- Born: Anita Steinman 1960 or 1961 (age 65–66) Newcastle upon Tyne, England
- Occupation: Art collector
- Known for: Art collection, philanthropy
- Spouse: Poju Zabludowicz
- Children: 4
- Relatives: Arie Belldegrun (brother-in-law) Rebecka Belldegrun (sister-in-law)

= Anita Zabludowicz =

British art collector and gallery owner

Anita Ruth Zabludowicz (/ˌzæbləˈdoʊvɪtʃ/ ZAB-lə-DOH-vitch; born December 1960) is a British contemporary art collector and philanthropist. She is married to Poju Zabludowicz.

Since the 1990s, Anita and Poju Zabludowicz have been accumulating a 500-artist, 5,000-piece collection of contemporary artwork, the Zabludowicz Collection.

In 2015 Zabludowicz received an OBE for her services to the arts. She appears on Artnet's The 100 Most Powerful Women in Art list.

==Biography==
Anita Steinman was born in Newcastle upon Tyne, England. Her mother was an art historian and her father, Harry Steinman, was a wholesale businessman and the local chairman of the Variety Club. She studied interior architecture at the Inchbald School of Design, London.

Zabludowicz is married to Finnish-born Poju Zabludowicz.

Anita and Poju Zabludowicz have sponsored exhibitions and art fairs, and organised various fundraising events. In 2014, they donated funds towards the realisation of the planned Helsinki Guggenheim.

The Zabludowicz Center for Autoimmune Diseases opened in Sheba Medical Center through Anita and Poju Zabludowicz's donations. The center centralises under one roof all aspects of autoimmune research and treatment, and brings together physicians and researchers from multidisciplinary fields such as internal medicine, clinical immunology, autoimmunity, rheumatology, ophthalmology, neurology, obstetrics and gynaecology.

In June 2016, it was announced that ARTA, a fine art shipping startup based in New York, has raised $1 million in capital from a group of institutional and strategic investors, among them Anita and Poju Zabludowicz.

===Art collection===

Zabludowicz first began collecting modern British art in 1994 when she bought a painting by Ben Nicholson.

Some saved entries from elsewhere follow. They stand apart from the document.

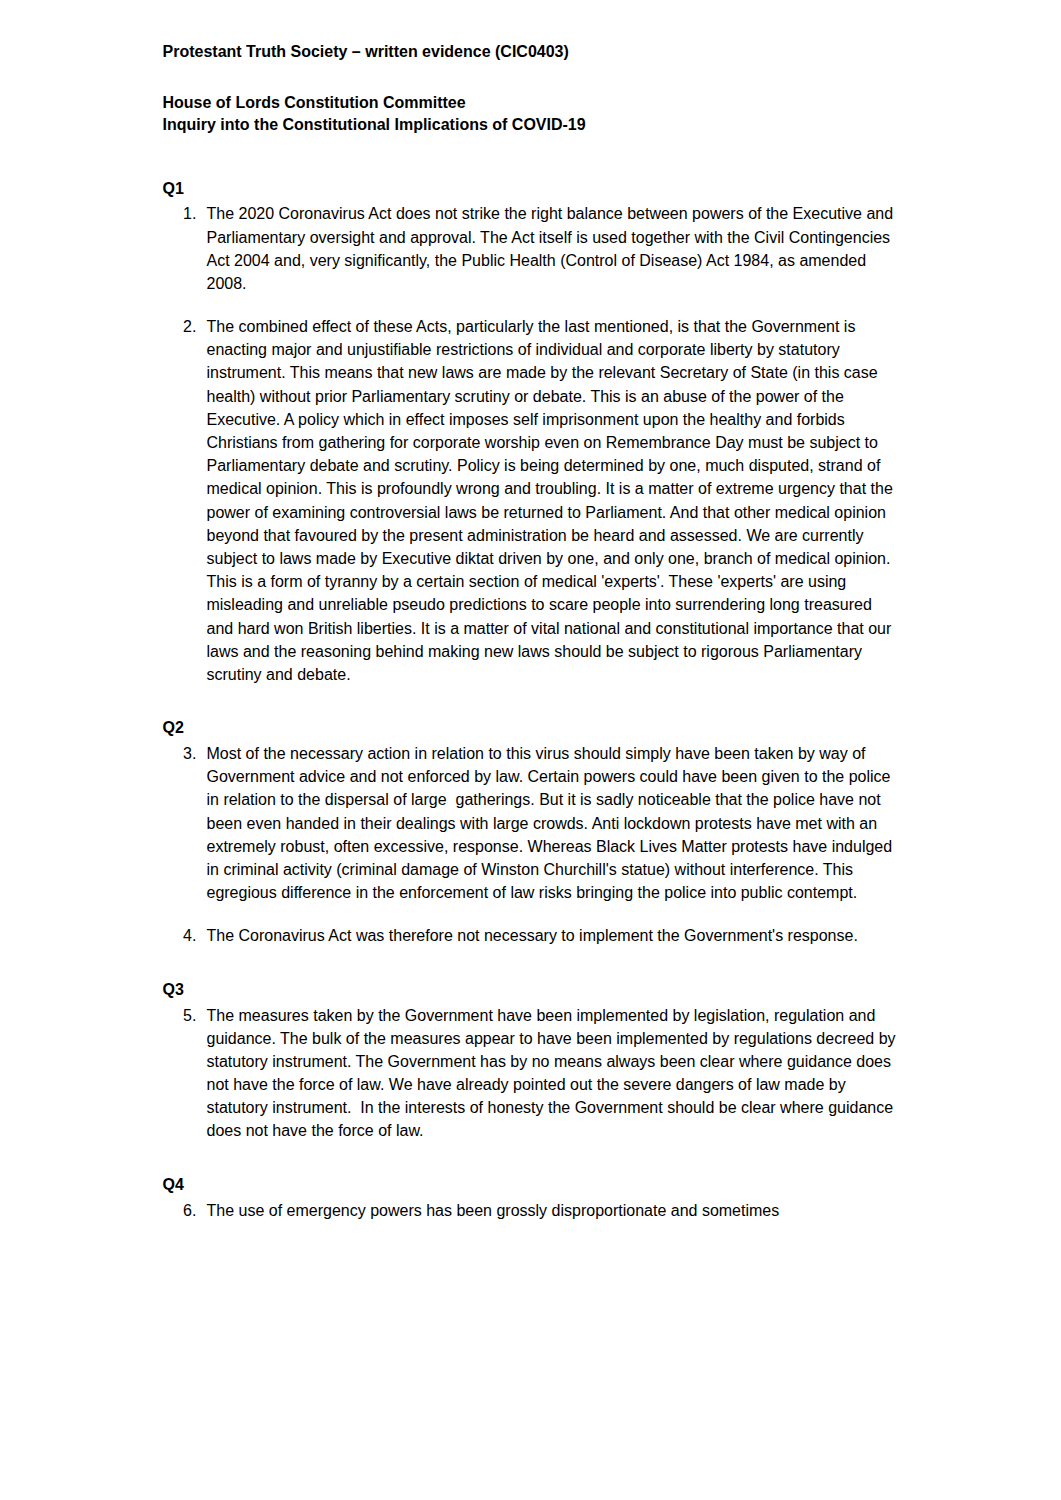Protestant Truth Society – written evidence (CIC0403)
House of Lords Constitution Committee
Inquiry into the Constitutional Implications of COVID-19
Q1
The 2020 Coronavirus Act does not strike the right balance between powers of the Executive and Parliamentary oversight and approval. The Act itself is used together with the Civil Contingencies Act 2004 and, very significantly, the Public Health (Control of Disease) Act 1984, as amended 2008.
The combined effect of these Acts, particularly the last mentioned, is that the Government is enacting major and unjustifiable restrictions of individual and corporate liberty by statutory instrument. This means that new laws are made by the relevant Secretary of State (in this case health) without prior Parliamentary scrutiny or debate. This is an abuse of the power of the Executive. A policy which in effect imposes self imprisonment upon the healthy and forbids Christians from gathering for corporate worship even on Remembrance Day must be subject to Parliamentary debate and scrutiny. Policy is being determined by one, much disputed, strand of medical opinion. This is profoundly wrong and troubling. It is a matter of extreme urgency that the power of examining controversial laws be returned to Parliament. And that other medical opinion beyond that favoured by the present administration be heard and assessed. We are currently subject to laws made by Executive diktat driven by one, and only one, branch of medical opinion. This is a form of tyranny by a certain section of medical 'experts'. These 'experts' are using misleading and unreliable pseudo predictions to scare people into surrendering long treasured and hard won British liberties. It is a matter of vital national and constitutional importance that our laws and the reasoning behind making new laws should be subject to rigorous Parliamentary scrutiny and debate.
Q2
Most of the necessary action in relation to this virus should simply have been taken by way of Government advice and not enforced by law. Certain powers could have been given to the police in relation to the dispersal of large gatherings. But it is sadly noticeable that the police have not been even handed in their dealings with large crowds. Anti lockdown protests have met with an extremely robust, often excessive, response. Whereas Black Lives Matter protests have indulged in criminal activity (criminal damage of Winston Churchill's statue) without interference. This egregious difference in the enforcement of law risks bringing the police into public contempt.
The Coronavirus Act was therefore not necessary to implement the Government's response.
Q3
The measures taken by the Government have been implemented by legislation, regulation and guidance. The bulk of the measures appear to have been implemented by regulations decreed by statutory instrument. The Government has by no means always been clear where guidance does not have the force of law. We have already pointed out the severe dangers of law made by statutory instrument. In the interests of honesty the Government should be clear where guidance does not have the force of law.
Q4
The use of emergency powers has been grossly disproportionate and sometimes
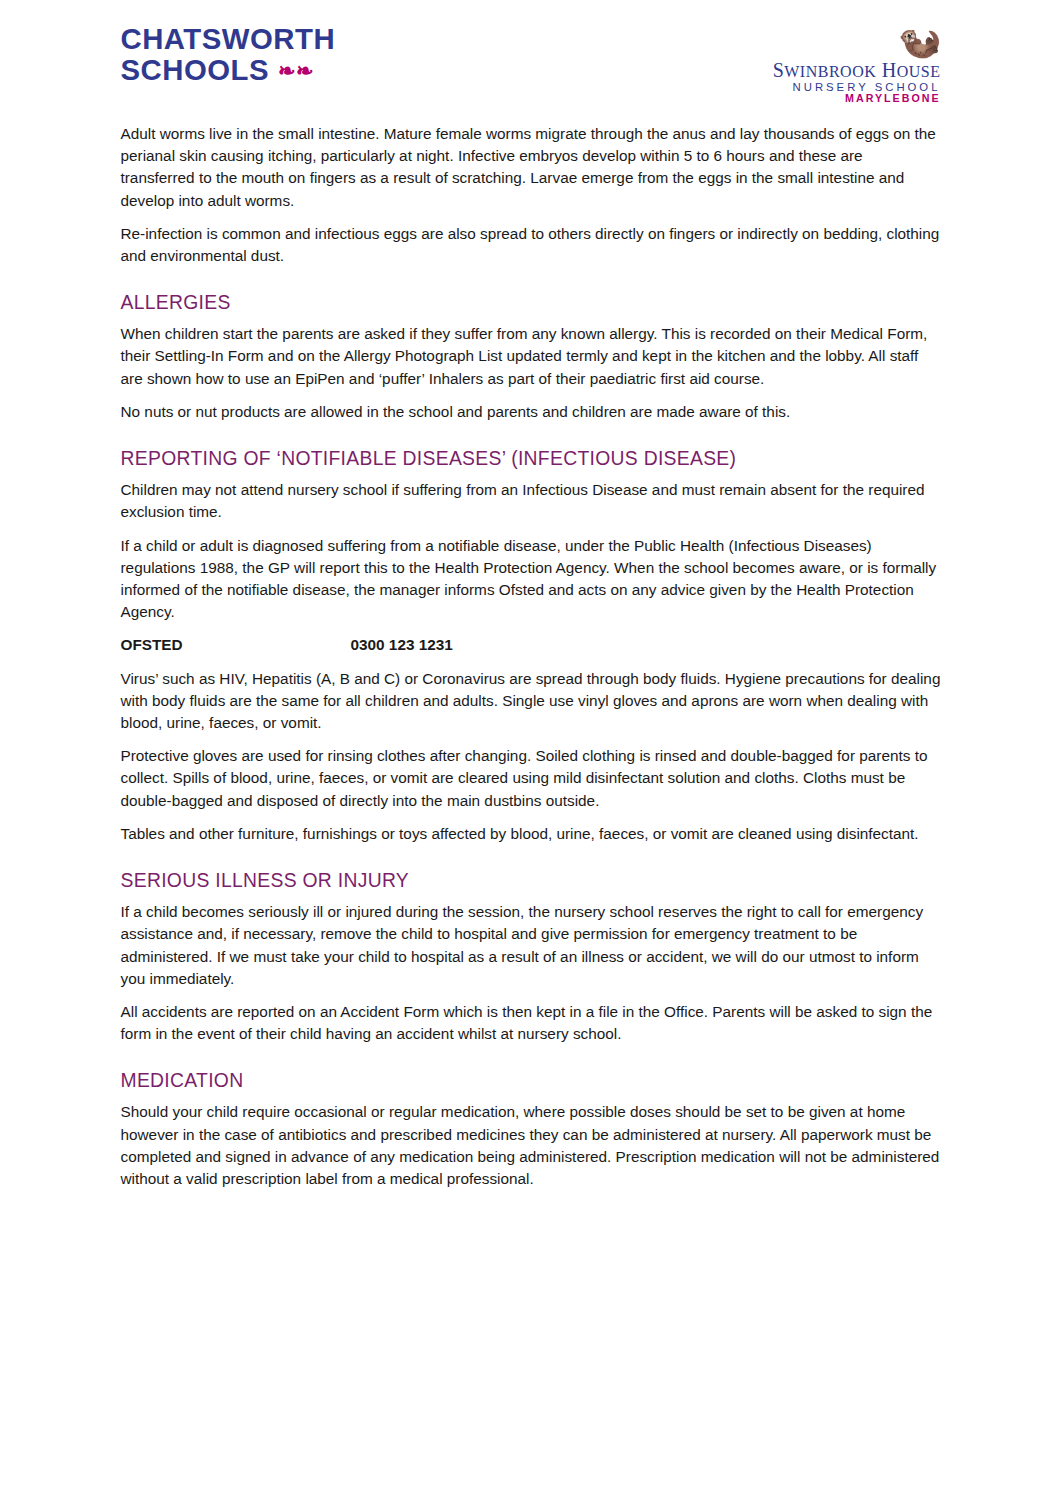Chatsworth
Schools ❧❧
🦦
SWINBROOK HOUSE
Nursery School
Marylebone
Adult worms live in the small intestine. Mature female worms migrate through the anus and lay thousands of eggs on the perianal skin causing itching, particularly at night. Infective embryos develop within 5 to 6 hours and these are transferred to the mouth on fingers as a result of scratching. Larvae emerge from the eggs in the small intestine and develop into adult worms.
Re-infection is common and infectious eggs are also spread to others directly on fingers or indirectly on bedding, clothing and environmental dust.
ALLERGIES
When children start the parents are asked if they suffer from any known allergy. This is recorded on their Medical Form, their Settling-In Form and on the Allergy Photograph List updated termly and kept in the kitchen and the lobby. All staff are shown how to use an EpiPen and ‘puffer’ Inhalers as part of their paediatric first aid course.
No nuts or nut products are allowed in the school and parents and children are made aware of this.
REPORTING OF ‘NOTIFIABLE DISEASES’ (INFECTIOUS DISEASE)
Children may not attend nursery school if suffering from an Infectious Disease and must remain absent for the required exclusion time.
If a child or adult is diagnosed suffering from a notifiable disease, under the Public Health (Infectious Diseases) regulations 1988, the GP will report this to the Health Protection Agency. When the school becomes aware, or is formally informed of the notifiable disease, the manager informs Ofsted and acts on any advice given by the Health Protection Agency.
OFSTED 0300 123 1231
Virus’ such as HIV, Hepatitis (A, B and C) or Coronavirus are spread through body fluids. Hygiene precautions for dealing with body fluids are the same for all children and adults. Single use vinyl gloves and aprons are worn when dealing with blood, urine, faeces, or vomit.
Protective gloves are used for rinsing clothes after changing. Soiled clothing is rinsed and double-bagged for parents to collect. Spills of blood, urine, faeces, or vomit are cleared using mild disinfectant solution and cloths. Cloths must be double-bagged and disposed of directly into the main dustbins outside.
Tables and other furniture, furnishings or toys affected by blood, urine, faeces, or vomit are cleaned using disinfectant.
SERIOUS ILLNESS OR INJURY
If a child becomes seriously ill or injured during the session, the nursery school reserves the right to call for emergency assistance and, if necessary, remove the child to hospital and give permission for emergency treatment to be administered. If we must take your child to hospital as a result of an illness or accident, we will do our utmost to inform you immediately.
All accidents are reported on an Accident Form which is then kept in a file in the Office. Parents will be asked to sign the form in the event of their child having an accident whilst at nursery school.
MEDICATION
Should your child require occasional or regular medication, where possible doses should be set to be given at home however in the case of antibiotics and prescribed medicines they can be administered at nursery. All paperwork must be completed and signed in advance of any medication being administered. Prescription medication will not be administered without a valid prescription label from a medical professional.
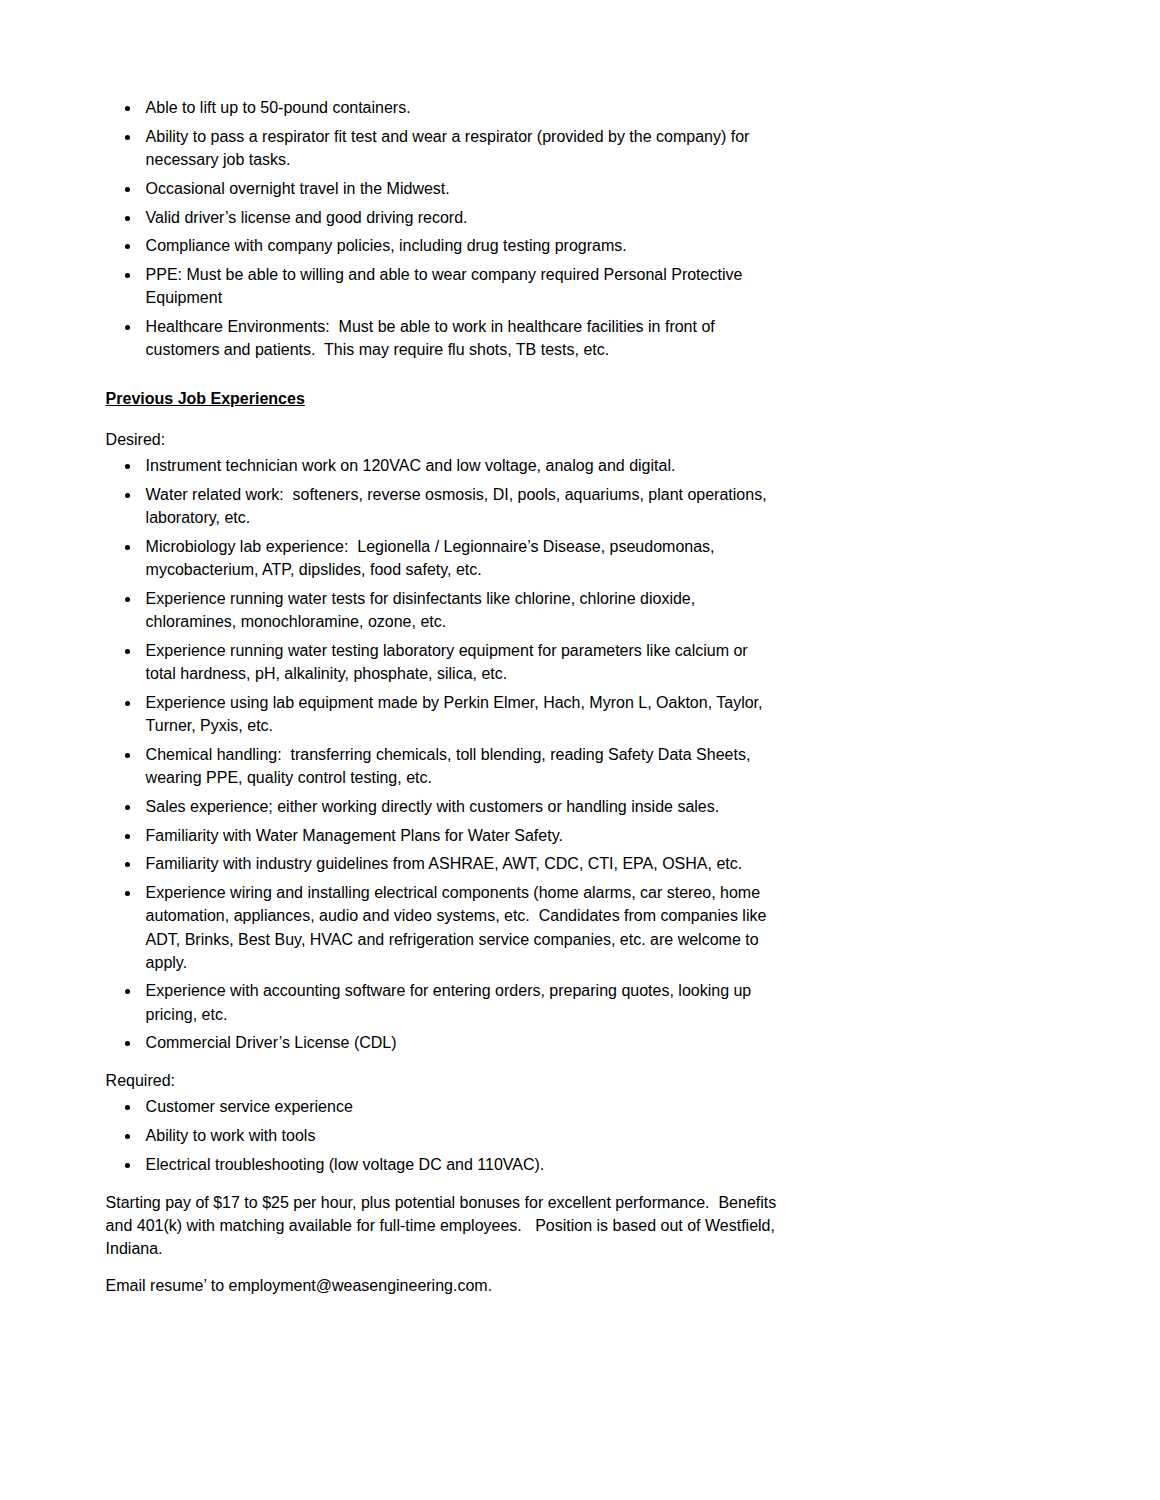Able to lift up to 50-pound containers.
Ability to pass a respirator fit test and wear a respirator (provided by the company) for necessary job tasks.
Occasional overnight travel in the Midwest.
Valid driver’s license and good driving record.
Compliance with company policies, including drug testing programs.
PPE: Must be able to willing and able to wear company required Personal Protective Equipment
Healthcare Environments: Must be able to work in healthcare facilities in front of customers and patients. This may require flu shots, TB tests, etc.
Previous Job Experiences
Desired:
Instrument technician work on 120VAC and low voltage, analog and digital.
Water related work: softeners, reverse osmosis, DI, pools, aquariums, plant operations, laboratory, etc.
Microbiology lab experience: Legionella / Legionnaire’s Disease, pseudomonas, mycobacterium, ATP, dipslides, food safety, etc.
Experience running water tests for disinfectants like chlorine, chlorine dioxide, chloramines, monochloramine, ozone, etc.
Experience running water testing laboratory equipment for parameters like calcium or total hardness, pH, alkalinity, phosphate, silica, etc.
Experience using lab equipment made by Perkin Elmer, Hach, Myron L, Oakton, Taylor, Turner, Pyxis, etc.
Chemical handling: transferring chemicals, toll blending, reading Safety Data Sheets, wearing PPE, quality control testing, etc.
Sales experience; either working directly with customers or handling inside sales.
Familiarity with Water Management Plans for Water Safety.
Familiarity with industry guidelines from ASHRAE, AWT, CDC, CTI, EPA, OSHA, etc.
Experience wiring and installing electrical components (home alarms, car stereo, home automation, appliances, audio and video systems, etc. Candidates from companies like ADT, Brinks, Best Buy, HVAC and refrigeration service companies, etc. are welcome to apply.
Experience with accounting software for entering orders, preparing quotes, looking up pricing, etc.
Commercial Driver’s License (CDL)
Required:
Customer service experience
Ability to work with tools
Electrical troubleshooting (low voltage DC and 110VAC).
Starting pay of $17 to $25 per hour, plus potential bonuses for excellent performance. Benefits and 401(k) with matching available for full-time employees. Position is based out of Westfield, Indiana.
Email resume’ to employment@weasengineering.com.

====Zabludowicz Collection====

Since the 1990s, Anita and Poju Zabludowicz have been accumulating a 500-artist, 5,000-piece collection of contemporary artwork. They exhibit their private art collection at three different locations, one of them being 176, a gallery in a former 19th-century Methodist chapel in Chalk Farm, north London. Inaugurated in 2007, the Zabludowicz Collection's London project space presents exhibitions of collection works and new commissions by artists linked to the collection.

1500 Broadway houses a selection of works from the Zabludowicz Collection. The programme at 1500 consists of temporary exhibitions and events whilst the lobby is open to the public during office hours.

Across three locations on Sarvisalo, an island in Loviisa, Finland, the Zabludowicz Collection has initiated an international residency programme for invited artists. The residency programme offers an environment for the production of art.

In November 2015, it was announced that the Zabludowicz Collection will launch an artist residency programme in Las Vegas.

===Reputation===

Some art magazines and websites have listed Anita and Poju Zabludowicz in their annual rankings:
- Anita and Poju Zabludowicz appear in ArtReview's Power 100 lists for 2006 to 2014 which assess those most powerful in the art world. In 2014, they were listed at number 97.
- They appear in ARTnewss Top 200 Collectors lists for 2005–2019 which compile the world's most active art buyers.
- Larry's List, an online database of art collectors, which ranks collectors according to Internet presence, institutional engagement, art fair participation, communications platforms, and the physical visibility and scale of their collection, has ranked them 3rd in the world.
- They appear in ArtLyst's Alt Power 100 lists for 2011–2019 which compile art industry insiders who have made a major contribution to the discipline of contemporary art.
- They also appear in Artnet's The World's Top 100 Art Collectors lists for 2015–2016 and 100 Most Influential People in the Art World.
- Anita Zabludowicz appears in Christie's Top 100 Art World Instagrams.

==Personal life==
Zabludowicz and her family reside mainly on The Bishops Avenue in Hampstead, a street in London referred to as Billionaire's Row, and have homes in Caesarea, Tel Aviv, and Sarvisalo, a small island in Finland. They purchased the house on The Bishops Avenue in 1989 and later purchased the adjacent house in 1997. The £60 million pair of "his and hers" mansions have an adjoining art gallery. They also own a 120-ft yacht.

In 2020, Zabludowicz was ranked the 19th richest woman in the United Kingdom.

The Sunday Times Rich List 2021 of the wealthiest people in the United Kingdom ranked Anita and Poju Zabludowicz 111th with a personal net worth of £1,500 million.

==Awards==
- 2015: Zabludowicz received an OBE for her services to the arts.